#### [Work instructions]
a. List each distinct topic that appears in parentheses at the start of a paragraph in the exam discussion below.
b. Copy the exam discussion below word for word, from "1B (ability to" to "down to average?".

#### [Extract to read]
1B (ability to take risk): While the asset base is large (which makes them above average), the key point I think is that they are COMPLETELY DEPENDENT on the portfolio in retirement. In the first year of retirement they only have living expenses for themselves and mother and no inflows. Shouldn’t this relianc bring them down to average?
1B (overall risk): I’m completely ignoring this whole business about “counseling” or “reconciling”–I’ve seen it in no previous exams. For overall I just restate which points from the willingness/ability sections are stronger or more pronounced. Agree?
1C (time horizon): Anyone else say it was three stage? They say in the vignette that they wish to leave their estate to children–doesn’t this imply a multigenerational view and add a third stage (post death)?
1C (liquidity constraint): I was concerned to see the answer key just listed the expenses without writing the #’s. Do you all agree that it is always best to put the dollar values in for liquidity and add them up (I think this is how most old exam answer keys show it)? I wrote $250,000 living expenses and $68,958.50 mother’s expenses.
1C (liquidity constraint): Anyone else planning to put “5-6 months living expenses in cash”? I’m hesitant to do this because you may have to quantify it/it may mess up your asset allocation decision.

#### [Information provided]

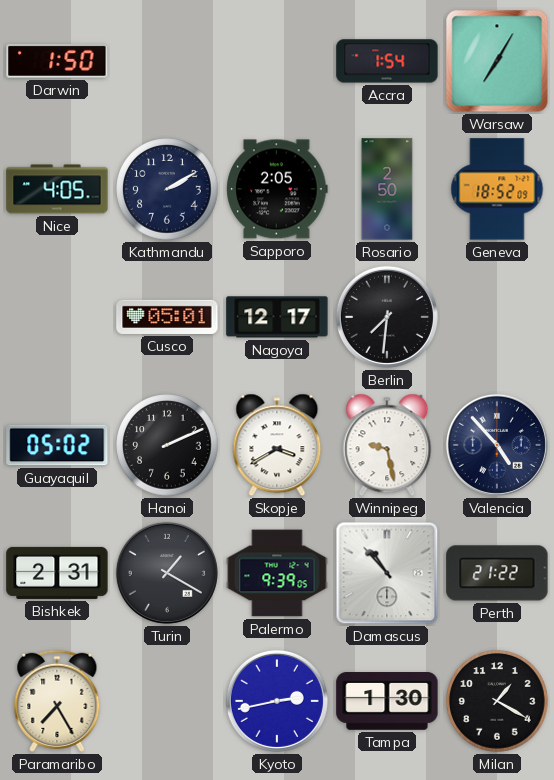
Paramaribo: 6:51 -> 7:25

#### [The answers]
a.
ability to take risk
overall risk
time horizon
liquidity constraint

b.
1B (ability to take risk): While the asset base is large (which makes them above average), the key point I think is that they are COMPLETELY DEPENDENT on the portfolio in retirement. In the first year of retirement they only have living expenses for themselves and mother and no inflows. Shouldn’t this relianc bring them down to average?